Introduction/Background High-grade serous ovarian cancer (HGSOC) is characterised by high degrees of genomic instability and heterogeneity, with most patients eventually acquiring resistance to platinum-based chemotherapy. Matching the best treatment options to patients remains problematic due to diverse platinum resistance mechanisms and limited effective predictive biomarkers. This study aims to understand the extent of intra-tumoural heterogeneity (ITH) in advanced stage HGSOC, at presentation and relapse, and to define the link between ITH at the genomic and phenotypic levels.

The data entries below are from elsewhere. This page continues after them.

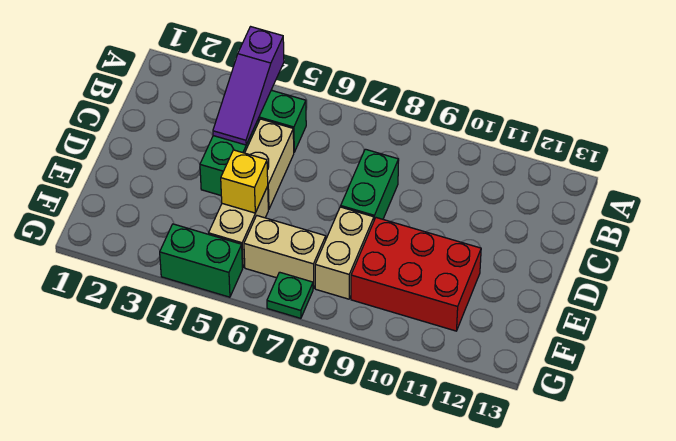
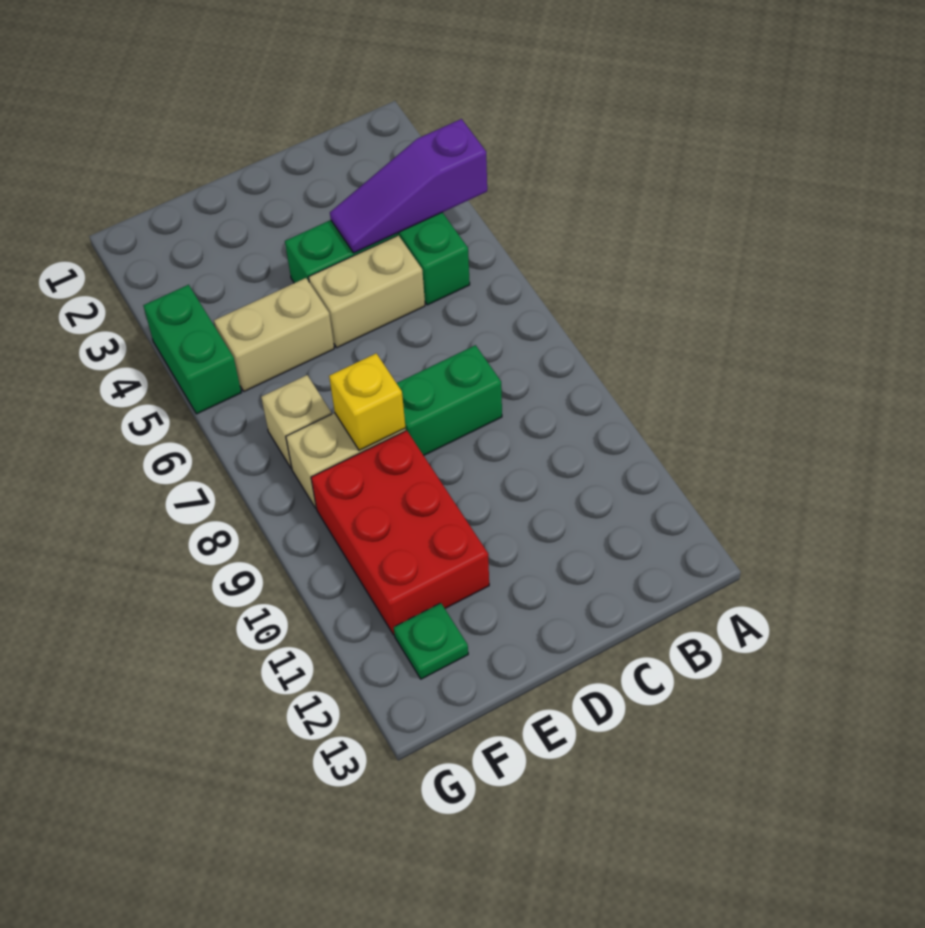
yellow brick E5 level 2 -> yellow brick E8 level 2
tan brick F6:F7 level 1 -> tan brick F7 level 1
green plate G7 level 1 -> green plate F12 level 1

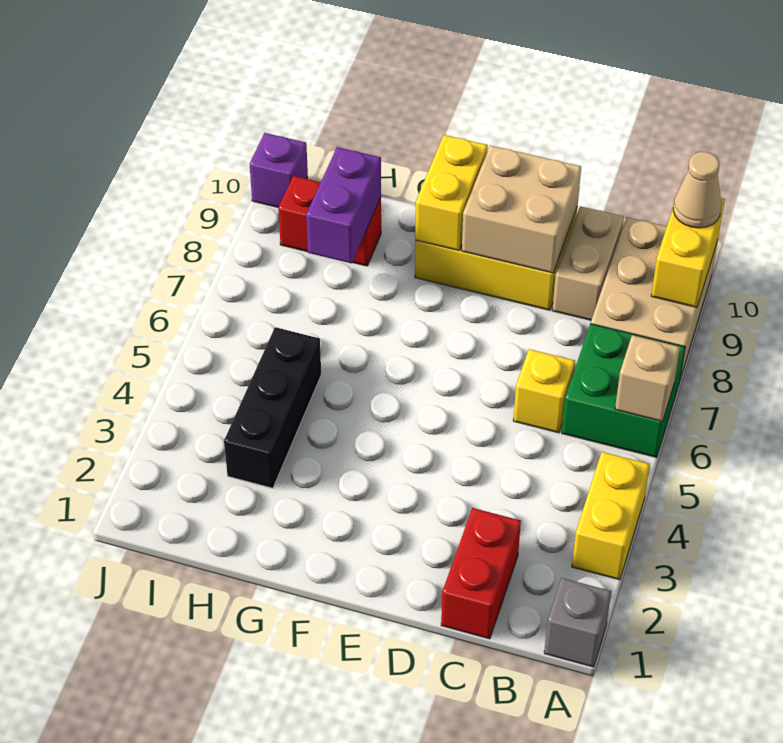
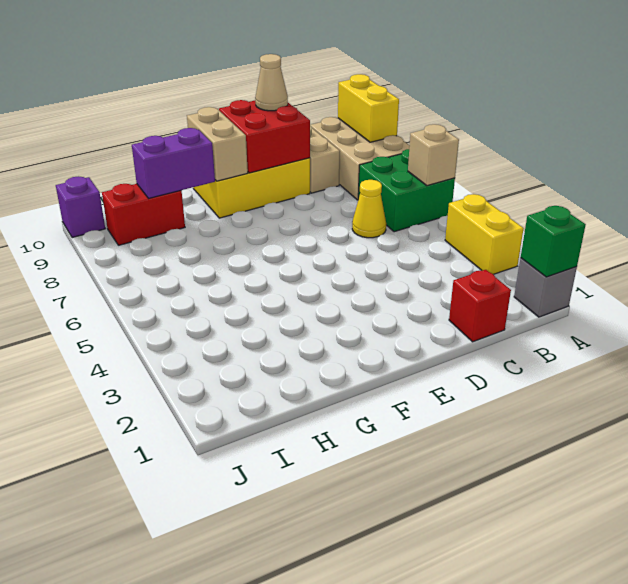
none -> green brick A1 level 2
tan cone A10 level 3 -> tan cone D10 level 3
red brick C1:C2 level 1 -> red brick C1 level 1
yellow brick C6 level 1 -> yellow cone C6 level 1
tan brick D9:E10 level 2 -> red brick D9:E10 level 2
yellow brick F9:F10 level 2 -> tan brick F9:F10 level 2
black brick H3:H5 level 1 -> none
purple brick H8:H9 level 2 -> purple brick G9:H9 level 2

Methodology Patients (n=49) undergoing radical upfront-debulking for advanced HGSOC at Hammersmith Hospital, UK, underwent a tumour mapping of their tumour dissemination patterns. Tumour biopsies were collected (range 4–15, median 9), placed in short-term cultures, treated with cisplatin (25μM overnight) and apoptosis/viability assayed. When relapsed, patients also had paired biopsies collected for genomic and phenotypic analysis. DNA was extracted from tumours (5 per patient, n=49 patients plus relapse samples) and Illumina Human OmniExpress genotyping performed. Allele-specific copy number (CN) was quantified using ASCAT. Genomic heterogeneity was quantified as the estimated number of CN aberration events distinct between each pair of tumour deposits. Clonal diversity within a patient’s deposits was calculated using the difference between within-patient and between-patient heterogeneity.

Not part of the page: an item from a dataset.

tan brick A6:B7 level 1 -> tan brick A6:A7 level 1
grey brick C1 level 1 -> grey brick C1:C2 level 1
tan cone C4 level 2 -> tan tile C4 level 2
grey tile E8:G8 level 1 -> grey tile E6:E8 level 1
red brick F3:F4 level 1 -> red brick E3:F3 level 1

Results Broad heterogeneity was detected in response to platinum treatment across cases at the phenotypic level in vitro (n=49), with higher variances in apoptosis induction observed in patients with platinum resistant disease. Genomic analysis revealed widespread variations in patterns of evolution for different patients’ tumours, including the relationship between primary tumours and relapsed disease. Extensive variations in CCNE1, MYC and PTEN CN were observed across multiple tumours in the same patients, and overall higher CCNE1 CN associated with poorer patient outcome (p=0.038).

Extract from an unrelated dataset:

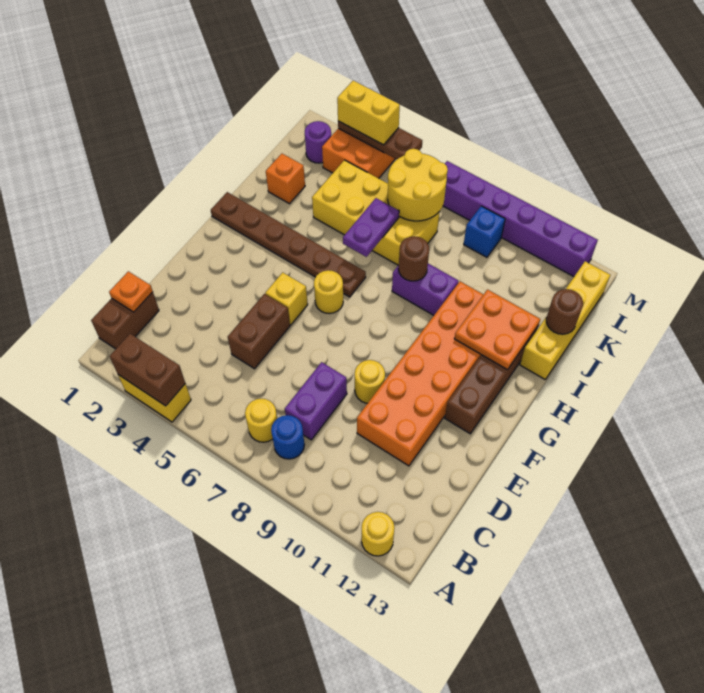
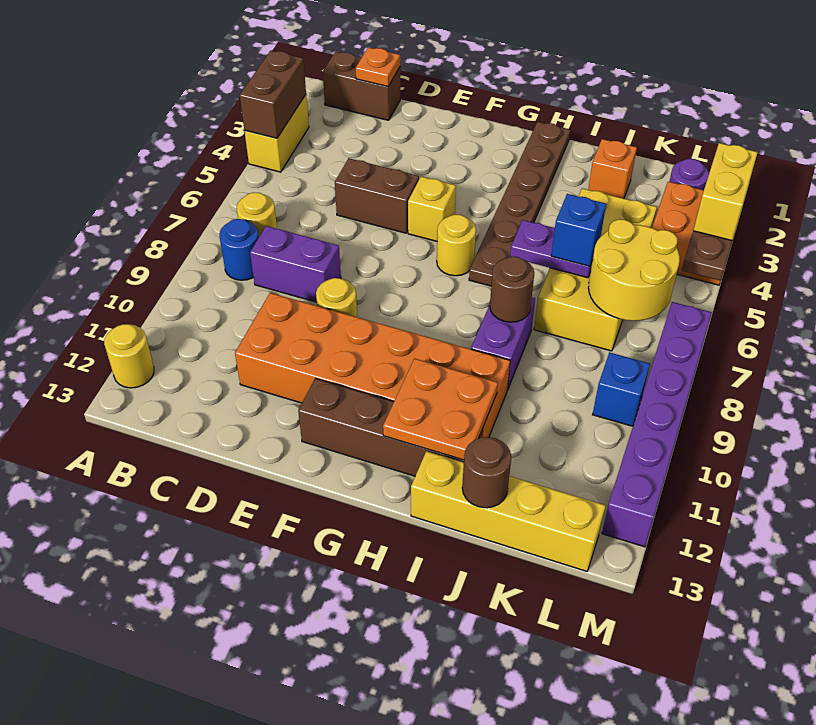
none -> blue brick J6 level 3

Conclusion Vast intra-tumoural heterogeneity is observed at the phenotypic and genomic level in HGSOC patients. Extensive copy number variations in genes such as CCNE1, MYC and PTEN across multiple disseminated samples within patients, indicates that sampling of a single tumour site does not accurately represent overall disseminated HGSOC biology and has implications for overinterpretation of studies relating to outcome and platinum-resistance.

Disclosures CF: advisory boards and honoraria from Roche, Tesaro, Sequana, Olympus, Astra Zeneca. Other authors have no disclosures to declare.